[Excerpts from a dataset]

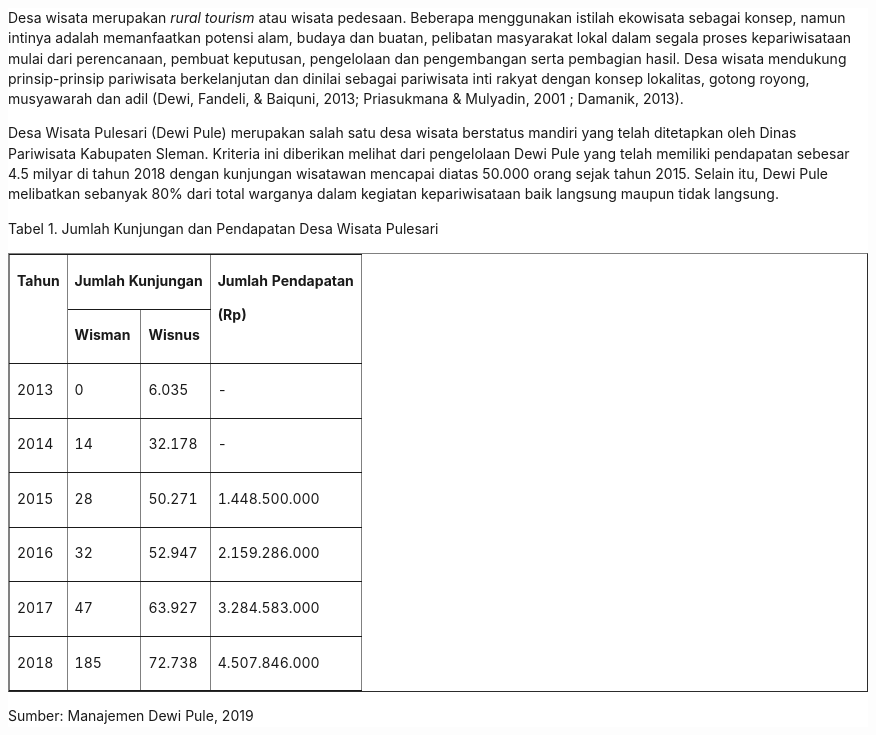 <p><span class="font8">Desa wisata merupakan </span><span class="font8" style="font-style:italic;">rural tourism</span><span class="font8"> atau wisata pedesaan. Beberapa menggunakan istilah ekowisata sebagai konsep, namun intinya adalah memanfaatkan potensi alam, budaya dan buatan, pelibatan masyarakat lokal dalam segala proses kepariwisataan mulai dari perencanaan, pembuat keputusan, pengelolaan dan pengembangan serta pembagian hasil. Desa wisata mendukung prinsip-prinsip pariwisata berkelanjutan dan dinilai sebagai pariwisata inti rakyat dengan konsep lokalitas, gotong royong, musyawarah dan adil (Dewi, Fandeli, &amp;&nbsp;Baiquni, 2013; Priasukmana &amp;&nbsp;Mulyadin, 2001 ; Damanik, 2013).</span></p>
<p><span class="font8">Desa Wisata Pulesari (Dewi Pule) merupakan salah satu desa wisata berstatus mandiri yang telah ditetapkan oleh Dinas Pariwisata Kabupaten Sleman. Kriteria ini diberikan melihat dari pengelolaan Dewi Pule yang telah memiliki pendapatan sebesar 4.5 milyar di tahun 2018 dengan kunjungan wisatawan mencapai diatas 50.000 orang sejak tahun 2015. Selain itu, Dewi Pule melibatkan sebanyak 80% dari total warganya dalam kegiatan kepariwisataan baik langsung maupun tidak langsung.</span></p>
<p><span class="font8">Tabel 1. Jumlah Kunjungan dan Pendapatan Desa Wisata Pulesari</span></p>
<table border="1">
<tr><td rowspan="2" style="vertical-align:top;">
<p><span class="font8" style="font-weight:bold;">Tahun</span></p></td><td colspan="2" style="vertical-align:top;">
<p><span class="font8" style="font-weight:bold;">Jumlah Kunjungan</span></p></td><td rowspan="2" style="vertical-align:top;">
<p><span class="font8" style="font-weight:bold;">Jumlah Pendapatan</span></p>
<p><span class="font8" style="font-weight:bold;">(Rp)</span></p></td></tr>
<tr><td style="vertical-align:top;">
<p><span class="font8" style="font-weight:bold;">Wisman</span></p></td><td style="vertical-align:top;">
<p><span class="font8" style="font-weight:bold;">Wisnus</span></p></td></tr>
<tr><td style="vertical-align:top;">
<p><span class="font8">2013</span></p></td><td style="vertical-align:top;">
<p><span class="font8">0</span></p></td><td style="vertical-align:top;">
<p><span class="font8">6.035</span></p></td><td style="vertical-align:top;">
<p><span class="font8">-</span></p></td></tr>
<tr><td style="vertical-align:top;">
<p><span class="font8">2014</span></p></td><td style="vertical-align:top;">
<p><span class="font8">14</span></p></td><td style="vertical-align:top;">
<p><span class="font8">32.178</span></p></td><td style="vertical-align:top;">
<p><span class="font8">-</span></p></td></tr>
<tr><td style="vertical-align:top;">
<p><span class="font8">2015</span></p></td><td style="vertical-align:top;">
<p><span class="font8">28</span></p></td><td style="vertical-align:top;">
<p><span class="font8">50.271</span></p></td><td style="vertical-align:top;">
<p><span class="font8">1.448.500.000</span></p></td></tr>
<tr><td style="vertical-align:top;">
<p><span class="font8">2016</span></p></td><td style="vertical-align:top;">
<p><span class="font8">32</span></p></td><td style="vertical-align:top;">
<p><span class="font8">52.947</span></p></td><td style="vertical-align:top;">
<p><span class="font8">2.159.286.000</span></p></td></tr>
<tr><td style="vertical-align:top;">
<p><span class="font8">2017</span></p></td><td style="vertical-align:top;">
<p><span class="font8">47</span></p></td><td style="vertical-align:top;">
<p><span class="font8">63.927</span></p></td><td style="vertical-align:top;">
<p><span class="font8">3.284.583.000</span></p></td></tr>
<tr><td style="vertical-align:top;">
<p><span class="font8">2018</span></p></td><td style="vertical-align:top;">
<p><span class="font8">185</span></p></td><td style="vertical-align:top;">
<p><span class="font8">72.738</span></p></td><td style="vertical-align:top;">
<p><span class="font8">4.507.846.000</span></p></td></tr>
</table>
<p><span class="font8">Sumber: Manajemen Dewi Pule, 2019</span></p>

■ About this task ■
Print every entry exactly; omit the pictures.

■ Answer to this exercise ■
 <p><span class="font8">Desa wisata merupakan </span><span class="font8" style="font-style:italic;">rural tourism</span><span class="font8"> atau wisata pedesaan. Beberapa menggunakan istilah ekowisata sebagai konsep, namun intinya adalah memanfaatkan potensi alam, budaya dan buatan, pelibatan masyarakat lokal dalam segala proses kepariwisataan mulai dari perencanaan, pembuat keputusan, pengelolaan dan pengembangan serta pembagian hasil. Desa wisata mendukung prinsip-prinsip pariwisata berkelanjutan dan dinilai sebagai pariwisata inti rakyat dengan konsep lokalitas, gotong royong, musyawarah dan adil (Dewi, Fandeli, &amp;&nbsp;Baiquni, 2013; Priasukmana &amp;&nbsp;Mulyadin, 2001 ; Damanik, 2013).</span></p>
<p><span class="font8">Desa Wisata Pulesari (Dewi Pule) merupakan salah satu desa wisata berstatus mandiri yang telah ditetapkan oleh Dinas Pariwisata Kabupaten Sleman. Kriteria ini diberikan melihat dari pengelolaan Dewi Pule yang telah memiliki pendapatan sebesar 4.5 milyar di tahun 2018 dengan kunjungan wisatawan mencapai diatas 50.000 orang sejak tahun 2015. Selain itu, Dewi Pule melibatkan sebanyak 80% dari total warganya dalam kegiatan kepariwisataan baik langsung maupun tidak langsung.</span></p>
<p><span class="font8">Tabel 1. Jumlah Kunjungan dan Pendapatan Desa Wisata Pulesari</span></p>
<table border="1">
<tr><td rowspan="2" style="vertical-align:top;">
<p><span class="font8" style="font-weight:bold;">Tahun</span></p></td><td colspan="2" style="vertical-align:top;">
<p><span class="font8" style="font-weight:bold;">Jumlah Kunjungan</span></p></td><td rowspan="2" style="vertical-align:top;">
<p><span class="font8" style="font-weight:bold;">Jumlah Pendapatan</span></p>
<p><span class="font8" style="font-weight:bold;">(Rp)</span></p></td></tr>
<tr><td style="vertical-align:top;">
<p><span class="font8" style="font-weight:bold;">Wisman</span></p></td><td style="vertical-align:top;">
<p><span class="font8" style="font-weight:bold;">Wisnus</span></p></td></tr>
<tr><td style="vertical-align:top;">
<p><span class="font8">2013</span></p></td><td style="vertical-align:top;">
<p><span class="font8">0</span></p></td><td style="vertical-align:top;">
<p><span class="font8">6.035</span></p></td><td style="vertical-align:top;">
<p><span class="font8">-</span></p></td></tr>
<tr><td style="vertical-align:top;">
<p><span class="font8">2014</span></p></td><td style="vertical-align:top;">
<p><span class="font8">14</span></p></td><td style="vertical-align:top;">
<p><span class="font8">32.178</span></p></td><td style="vertical-align:top;">
<p><span class="font8">-</span></p></td></tr>
<tr><td style="vertical-align:top;">
<p><span class="font8">2015</span></p></td><td style="vertical-align:top;">
<p><span class="font8">28</span></p></td><td style="vertical-align:top;">
<p><span class="font8">50.271</span></p></td><td style="vertical-align:top;">
<p><span class="font8">1.448.500.000</span></p></td></tr>
<tr><td style="vertical-align:top;">
<p><span class="font8">2016</span></p></td><td style="vertical-align:top;">
<p><span class="font8">32</span></p></td><td style="vertical-align:top;">
<p><span class="font8">52.947</span></p></td><td style="vertical-align:top;">
<p><span class="font8">2.159.286.000</span></p></td></tr>
<tr><td style="vertical-align:top;">
<p><span class="font8">2017</span></p></td><td style="vertical-align:top;">
<p><span class="font8">47</span></p></td><td style="vertical-align:top;">
<p><span class="font8">63.927</span></p></td><td style="vertical-align:top;">
<p><span class="font8">3.284.583.000</span></p></td></tr>
<tr><td style="vertical-align:top;">
<p><span class="font8">2018</span></p></td><td style="vertical-align:top;">
<p><span class="font8">185</span></p></td><td style="vertical-align:top;">
<p><span class="font8">72.738</span></p></td><td style="vertical-align:top;">
<p><span class="font8">4.507.846.000</span></p></td></tr>
</table>
<p><span class="font8">Sumber: Manajemen Dewi Pule, 2019</span></p>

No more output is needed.